I rapporti e le relazioni col capo clan c’erano, evidenziarono i giudici, ma «qualificare in termini di partecipazione la condotta del Femia valorizzando quale tratto unico e significativo la vicenda elettorale (…) non costituisce operazione logica corretta». L’equazione, scrivevano infatti gli ermellini, non tiene conto delle possibili spiegazioni alternative e costituisce «una sorta di scorciatoia probatoria della partecipazione non accoglibile».Il nuovo processo in appello, trascinatosi – anche a causa del covid – fino a marzo scorso, ha però cancellato anche quella infamante accusa, accogliendo la richiesta di assoluzione avanzata dagli avvocati Eugenio Minniti e Marco Tullio Martino: di prova concreta, nel processo, non ne è emersa nemmeno una. E anzi sarebbero emerse prove di come l’amministrazione Femia, cancellata con un colpo di spugna da quell’operazione che fece finire in carcere anche tre assessori (poi tutti assolti), si fosse impegnata nel senso opposto a quello evidenziato dall’accusa.

«Di contro – si legge infatti nelle 26 pagine che motivano la sua assoluzione – assumono rilievo ai fini della decisione una serie di attività dell’amministrazione guidata dal sindaco Femia Rocco (documentate dalla difesa e non contrastate da alcuna emergenza processuale di segno contrario), finalizzate a contrastare il fenomeno mafioso ed improntate al rispetto della legge, del tutto confliggenti con gli interessi del gruppo criminale». Come ad esempio la scelta, subito dopo l’insediamento della nuova giunta, di delegare alla Stazione unica appaltante provinciale tutti gli appalti pubblici, sia al di sopra dei 150mila euro sia al di sotto. Nessuno spazio, dunque, ai clan, che per mettere le mani su quegli appalti non avrebbero potuto comunque confrontarsi con la giunta, ma avrebbero dovuto bussare altrove. Ma non solo: «Sono stati acquistati mezzi idonei (un miniescavatore, un bobcat, una macchina spazzatrice) ad intervenire sul territorio per eseguire autonomamente lavori di piccoli importi, al fine di evitare di ricorrere all’affidamento ad imprese esterne, mediante la procedura della somma urgenza».

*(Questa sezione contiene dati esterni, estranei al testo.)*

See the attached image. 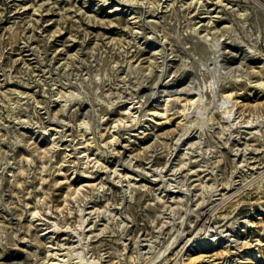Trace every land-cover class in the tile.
Listing matches in <instances>:
<instances>
[{"label":"rangeland","instance_id":"rangeland-1","mask_svg":"<svg viewBox=\"0 0 264 264\" xmlns=\"http://www.w3.org/2000/svg\"><path fill=\"white\" fill-rule=\"evenodd\" d=\"M191 1L0 0V264H47V244L62 264H203L193 258L204 255L264 264V125L258 134L246 127L264 116V86L251 85L262 80L253 50L264 52V0H204L201 8ZM207 15L217 21L209 40L195 31ZM228 35L235 49L217 61L212 44ZM165 37L162 65L161 54L151 55ZM163 68L176 78L175 95L174 88L218 82L204 106L214 113L199 115L209 124L182 143L178 172L169 170L189 194L141 169L121 174L123 181L111 175L120 163L153 171L168 162L169 135L178 137L184 108L193 105L155 94ZM140 85L148 100L134 119L116 103ZM231 92L248 103L236 113L242 129L233 150L216 107ZM166 107L171 122L157 113ZM123 117L128 125L114 142L112 125ZM55 126L62 136L53 143ZM245 147L249 166L259 167L235 176L234 152ZM230 229L239 245L230 243Z\"/></svg>","mask_w":264,"mask_h":264},{"label":"bare ground","instance_id":"bare-ground-1","mask_svg":"<svg viewBox=\"0 0 264 264\" xmlns=\"http://www.w3.org/2000/svg\"><path fill=\"white\" fill-rule=\"evenodd\" d=\"M108 1V0H107ZM104 2V1H103ZM192 5H195L198 8L201 7H205L206 2H204V0H192L191 3ZM116 9H123L124 8V3L121 1H117L115 3L114 6ZM128 14H131L132 11H130L129 9H126ZM207 14L211 13L210 10H206L205 11ZM208 17L206 19L201 18L199 20L198 23H196V27H195V31L196 32H203L204 34H202V36L204 38H206L207 40H209L210 38L213 39L216 34L214 30V28L217 26V21L215 19V17H213L212 15H207ZM134 17V16H133ZM155 23V22H154ZM167 38L165 37L163 39V41L161 42L160 45H156L153 48V52L151 57H163V62L162 65H164L167 60L166 58H164L163 52L166 50V46H167ZM213 48L216 50V60L220 61L221 59H223L225 57V53L226 52H232L234 51L235 47H234V43L233 40L230 38V36L228 35V37H218L217 40L212 44ZM254 51V56H256V58L259 57L260 62H262V64L259 67V70L256 71V73L260 74V77L262 78V80L256 82V83H252L251 85L254 87H262L264 86V52H262L261 50L258 51L256 49L253 50ZM147 63H149L148 65L151 66L152 64V58L146 59ZM138 64L140 66V64H143L142 60L138 61ZM167 68H163L160 74V78L157 80L156 85H155V94H160L161 96H165L168 95L166 97L167 102H175L178 99H182L185 98L187 100H189L190 104H192L193 106H187L184 108V113H183V117L182 119L179 121V125L182 128V131L179 133L178 137H176V134H172L169 135V137L172 140V149H171V154L169 156L168 162L164 167H159L156 168L153 171H147L144 168H139L136 167L135 163L132 161L131 166H127L125 165V163H120L118 164L116 167L113 168L112 170V177L113 178H117L118 177V181H123L121 178V174L125 173V176L128 177L129 176V171L134 172L135 170H140L145 173V174H151L153 175V182L156 184H162V185H166L167 188L173 192H183L184 194H189L191 193L190 190H186L185 187H178V185H174L173 183V178L169 177V170L174 169V173L178 172V170L180 169V167L176 166V156L179 153L180 147L182 145V143L192 137H194L196 135V133L198 132L199 129H203L205 124H209L208 121L202 122L200 123L199 120V115H203V114H213V112L211 111L212 108L211 107H205L207 101V95H206V91L208 89H210L211 91H213L215 94L217 93V88H218V82L216 84L211 83L210 86L206 85L205 87H197L196 85H190L188 87L185 88H174L176 89V93L177 95L170 93L169 91L171 90L170 87L175 86V82H176V78L174 77H164V73H166ZM149 72H153V67L149 68ZM247 73L252 76L253 72L251 71H247ZM238 80H240V78H238ZM144 89V85H140L138 87V89H136L135 92H128L126 95H124L123 99L118 101L116 104H119V106L124 107L125 108V112L128 113V117L129 116H134L133 114L136 113L137 111H142L146 108V104H147V97L145 95L142 94ZM169 92V93H167ZM122 97V96H121ZM260 104V103H259ZM248 103L247 102H242L241 99L237 100L235 99V93L231 92L228 93L226 95H224L221 99L220 102H218V104L216 105V107L218 108V110L222 111L224 113V117L226 119V121L229 123V136H228V140L227 141V146L233 150V144L235 142L236 139L239 138V132L242 129V125L238 124V118L241 116L242 112H240L238 115L236 114L237 111L240 107H245L247 106ZM167 107L165 108L164 112H157L160 115H164L167 117V121L171 122V118L169 117V115H167ZM147 112H144L143 115H147ZM56 116V115H55ZM162 116V117H164ZM134 119L137 118V116L135 115L133 117ZM55 119L59 122H62V119H58V118H54L53 120L55 121ZM208 120L210 119L207 118ZM212 119V118H211ZM81 125H85V126H89V122L87 120L83 121L81 123ZM128 125L127 123V119H125L124 117L121 118L118 121H115L113 126V140L114 142H118L117 139V135L120 133L121 129L125 128ZM264 125V116H254L253 118H251V120L247 123L246 127L247 128H252L251 129V133L252 134H258L260 132V130H262V126ZM244 126V125H243ZM264 127V126H263ZM52 129V139H53V143H55L56 139L60 136H62V133H60V131H58L57 129L55 130V127H51ZM255 128V129H253ZM239 130V132H237ZM57 137V138H56ZM149 147V146H148ZM152 147V146H150ZM235 150V149H234ZM248 147H245L244 149L240 148V149H236L234 154H235V172L234 175L237 176L239 172H241L242 170L245 169H256L259 166H257L256 164L253 166H249V164L251 165L252 162H254V160H251L250 158L252 156H248ZM254 158V157H253ZM249 166V167H247ZM176 176V175H175ZM235 182V181H234ZM232 184V182H230V185ZM85 184H81L80 186L77 187L76 189V195L74 196V198L77 199V197L82 193V188L84 187ZM228 188V186H227ZM228 191H226L225 194H227ZM233 194L227 195V197L225 198H231ZM225 200V199H224ZM41 214V212L39 211V209H37L34 214L32 216L35 215H39ZM86 215V211L85 209H81L80 212V216L82 218L83 221V229H84V236L86 235V230L85 227L87 226L88 220L85 217ZM230 235V243L232 245H239V242H241L239 240V238L237 237V233L234 229H230V231L227 233ZM192 237H190L191 239ZM213 239H220V237H213ZM191 242V240H189L186 245H189ZM185 247V246H184ZM47 254H46V263L47 264H62L61 261L59 260H55L53 258L54 255V251H53V246L51 244H47ZM78 258V262L79 263H83L86 262L84 256L82 255V253H78L77 255ZM203 259V264H220L219 261L215 260L214 258H212L209 255H204V256H198L195 257L193 259ZM89 264H94L93 261H89ZM64 264V263H63Z\"/></svg>","mask_w":264,"mask_h":264}]
</instances>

Un modo, questo, per evitare ogni piccola ingerenza sui lavori – anche i più sciocchi – da eseguire sul territorio comunale. Così com’è stata revocata l’aggiudicazione provvisoria a ditte non in regola con la documentazione o sono stati sequestrati e affidati in custodia gli animali rinvenuti sui terreni di proprietà dei clan. Insomma: nessun occhio di riguardo, sembrano dire i giudici. Tant’è che nemmeno con la piaga dell’abusivismo edilizio, comune a quelle latitudini, l’amministrazione avrebbe chiuso un occhio, giungendo anche alla demolizione di una stalla costruita abusivamente da un membro del clan Mazzaferro. Inoltre, sono stati messi gratuitamente a disposizione dei Carabinieri i locali della dismessa stazione ferroviaria acquisiti dal Comune e sono stati destinati al pubblico i beni confiscati alla ‘ndrangheta, approvando un apposito regolamento per la gestione degli stessi. Scelte concrete, per i giudici di secondo grado, alle quali si sono associate anche iniziative “simboliche” contro la ‘ndrangheta, in collaborazione con associazioni come “Libera” e “Don Milani”.

«L’assenza di apprezzabili possibilità di diverse acquisizioni istruttorie» idonee a concludere un accordo con i clan, dunque, hanno portato all’assoluzione di Femia «per non aver commesso il fatto». Non basta, infatti, per la sussistenza del concorso esterno, «una mera vicinanza al detto gruppo (mafioso, ndr) od ai suoi esponenti, anche di spicco, e neppure la semplice accettazione del sostegno elettorale dell’organizzazione criminosa», ma è necessario «un vero patto in virtù del quale l’uomo politico, in cambio dell’appoggio elettorale, si impegni a sostenere le sorti della stessa organizzazione in un modo che, sin dall’inizio, sia idoneo a contribuire al suo rafforzamento o consolidamento».